Benefits
- Strong asset protection
- Tax minimisation and other fiscal planning opportunities
- Family and succession planning
- Privacy
Establishment
A Seychelles International Trust is required to be registered
in accord with the International Trusts Act 1994 (the “Act”).
Registration steps include:
- Filing of a declaration by the licensed resident trustee
with the Government Registry, declaring that the settlor
of the Trust is not a Seychelles resident; that the Trust
property does not include any land in Seychelles; and informing
the name and date of the Trust
- Payment of one-off Government fee – US$ 100.
Confidentiality
- Although an International Trust is “registered”
and a registration number allocated, the Trust Deed is not
filed with any Government Registry
- There is no requirement to file with any Government Registry
details of the settlor or the beneficiaries (except for
any beneficiaries who are Seychellois nationals).
Specific Asset Protection / Trust
defence provisions
The assets of a Trust do not form part of the Settlor’s
“personal” estate.
The Act provides that:
- notwithstanding any foreign laws, an International Trust
shall not be void by reason of the settlor’s bankruptcy
or liquidation of the settlor’s property or in any
legal action against the settlor by the settlor’s
creditors (except where the Seychelles Supreme Court finds
beyond reasonable doubt that the trust was made with the
intent to defraud creditors of the settlor or the settlor
was insolvent at the time when the property was vested in
the trustee. The onus of proof as to intent to defraud rests
on the creditor claimant); and
- a legal claim by a creditor shall not be permitted against
a trustee of an International Trust after 2 years from the
date of transfer of assets into the trust.
Therefore, in addition to the very narrow opportunity to
“attack” a trust and the 2 year legal claim limit
period, a claimant creditor has to prove its case “beyond
reasonable doubt” (ie. higher than the usual civil onus
of “on the balance of probabilities”).
Forced heirship
Under the Act, neither an International Trust nor any transfer
or disposition of property to the trust can be invalidated
by any foreign rule of forced heirship, nor because the trust
concept is unknown to or not admitted by the laws of a foreign
jurisdiction.
Fiscal
There is no Seychelles taxation on income of an International
Trust.
Other features
- An International Trust must have a Seychelles resident
trustee which holds a valid trustee services licence issued
by the Seychelles International Business Authority. Non-resident
co-trustee/s and/or protector may also be appointed
- An International Trust can own property world-wide (except
for land in Seychelles; though it can own shares and/or
maintain bank accounts in Seychelles)

DATA SEGMENT:
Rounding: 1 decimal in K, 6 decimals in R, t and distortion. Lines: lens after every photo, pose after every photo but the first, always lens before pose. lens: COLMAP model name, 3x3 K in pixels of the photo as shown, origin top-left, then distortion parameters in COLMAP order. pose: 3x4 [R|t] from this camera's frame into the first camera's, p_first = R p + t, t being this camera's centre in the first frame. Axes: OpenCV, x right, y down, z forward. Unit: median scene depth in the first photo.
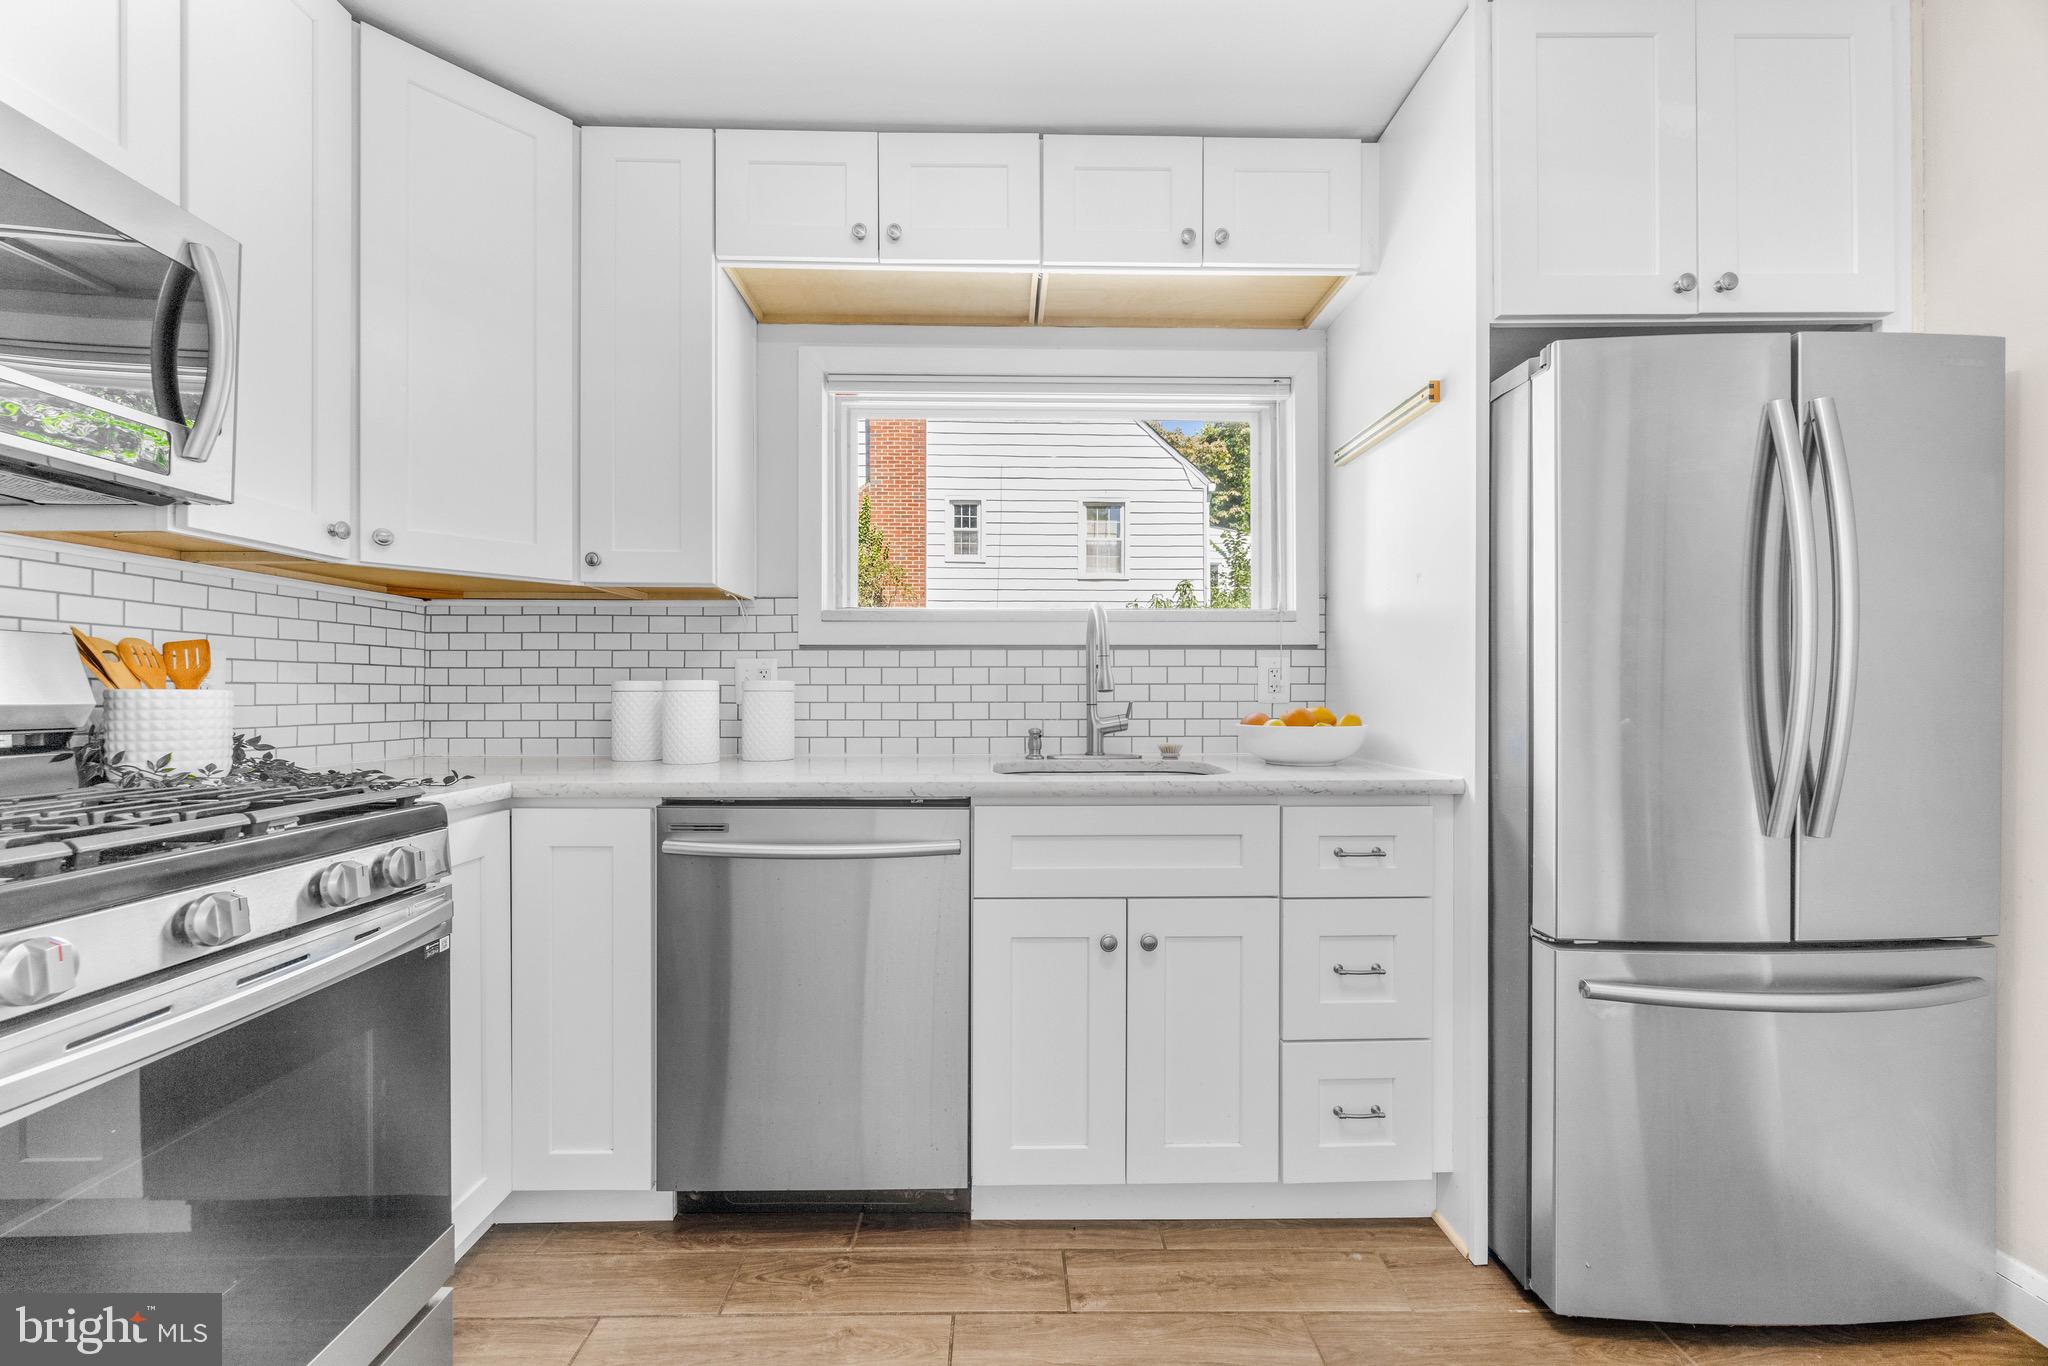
lens RADIAL K [[774.7, 0, 1020.5], [0, 774.7, 693.9], [0, 0, 1]] dist [-0.004202, 0.000928]
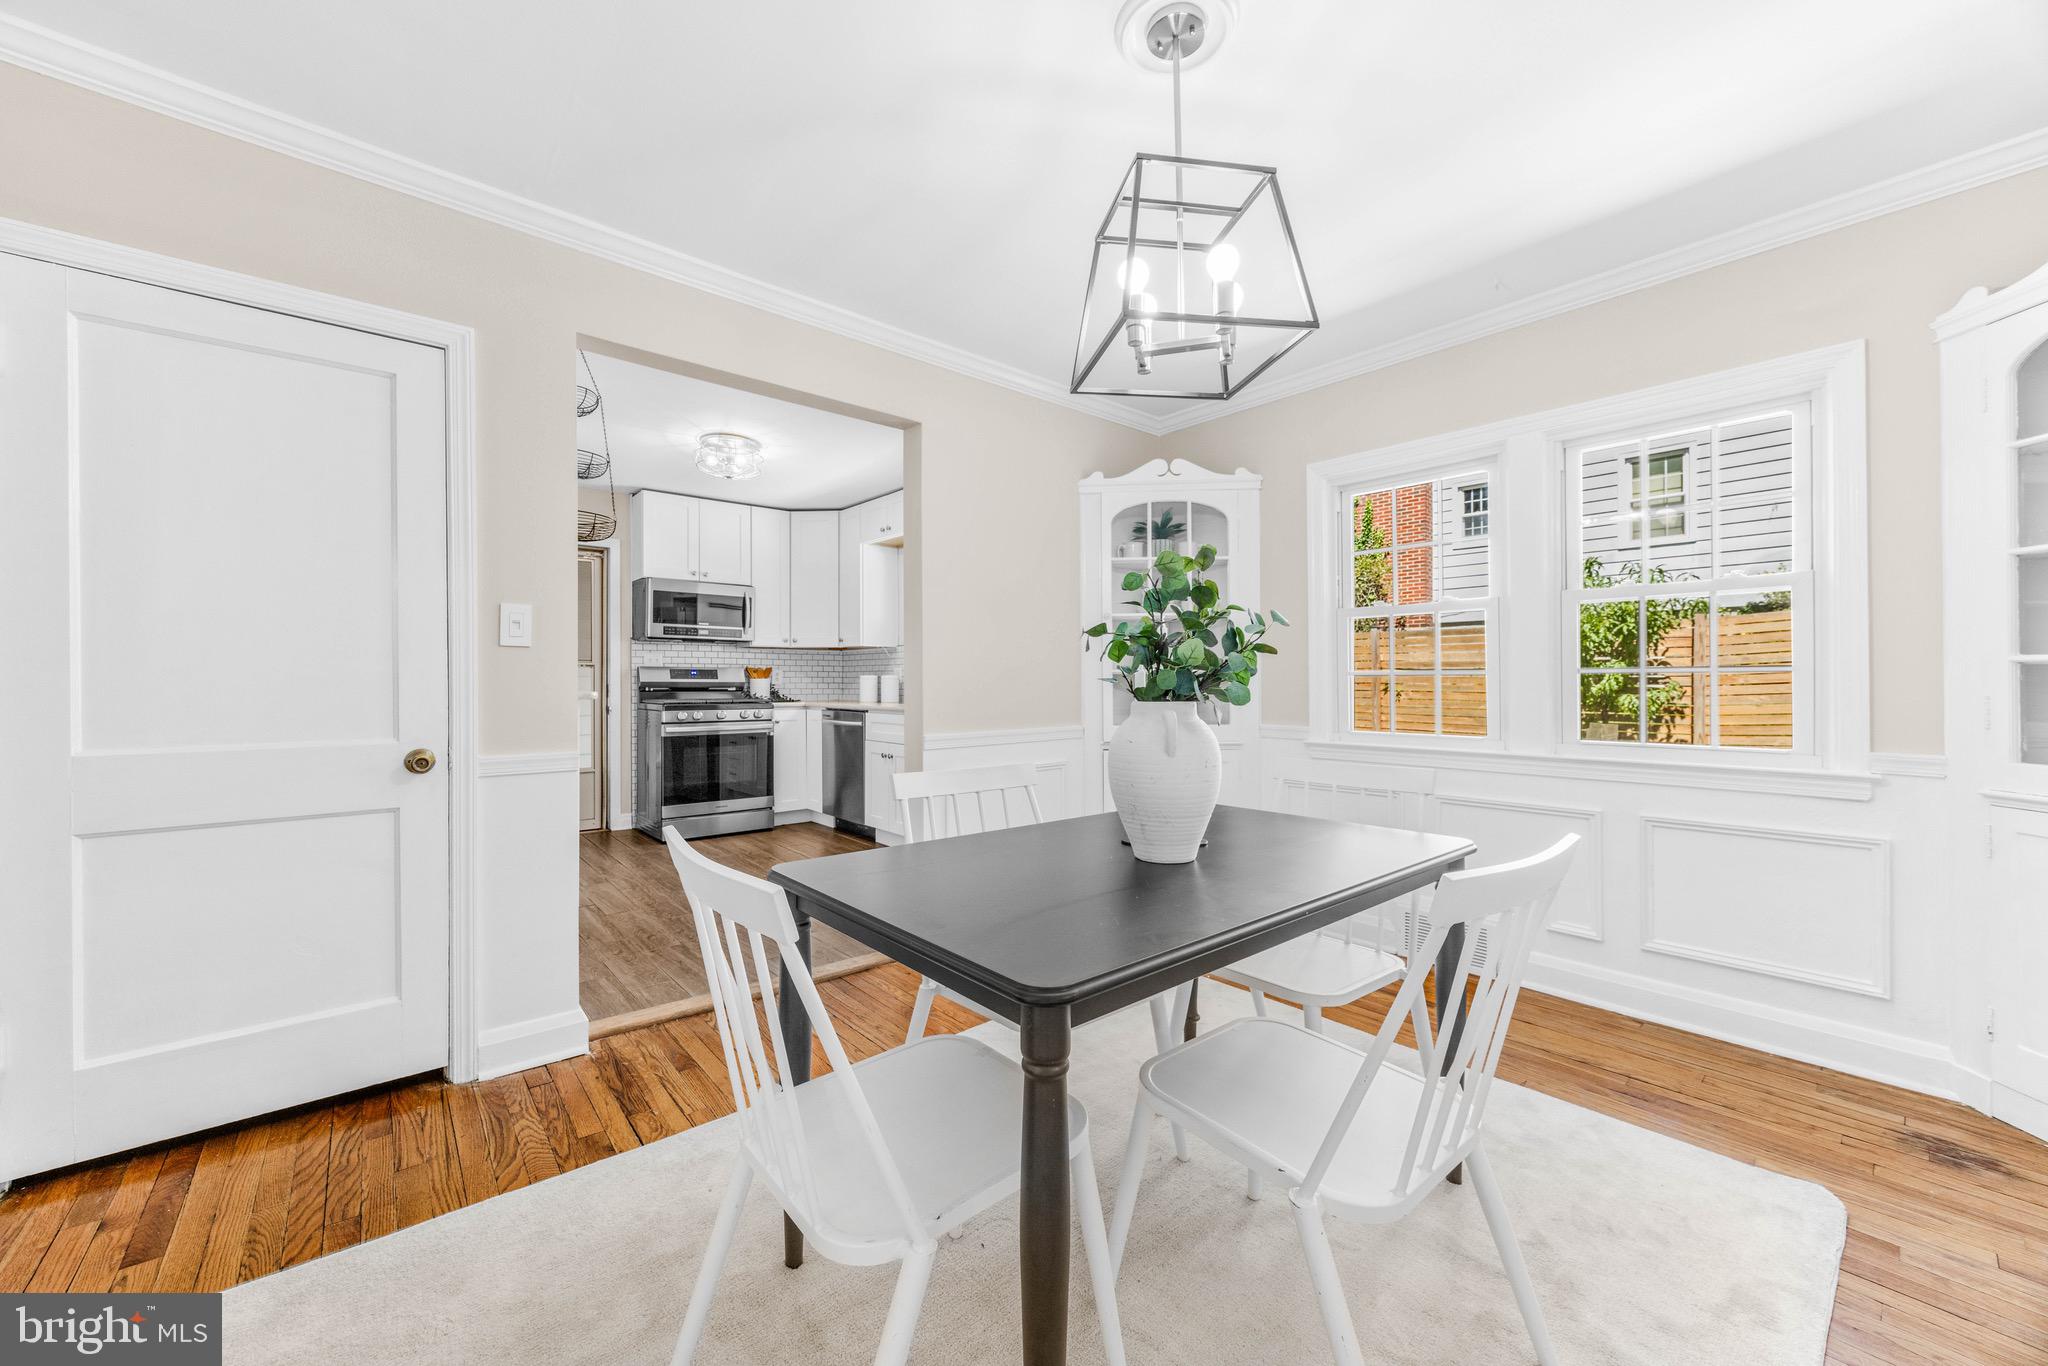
lens RADIAL K [[774.7, 0, 1025.7], [0, 774.7, 677.6], [0, 0, 1]] dist [-0.004202, 0.000928]
pose [[0.638066, -0.002925, -0.769976, 2.769265], [-0.000748, 0.999990, -0.004418, 0.004866], [0.769981, 0.003395, 0.638057, -0.578498]]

EXERCISE INSTRUCTIONS:
Answer these from the text on Seychelles International Trusts:
(a) What one-off Government fee is paid at registration?
(b) How long after assets are transferred into the trust does a creditor lose the right to bring a legal claim against the trustee?
(c) Which authority issues the licence the Seychelles resident trustee must hold?
The material has no role in this exercise.

REPLY:
(a) US$ 100.
(b) 2 years.
(c) The Seychelles International Business Authority.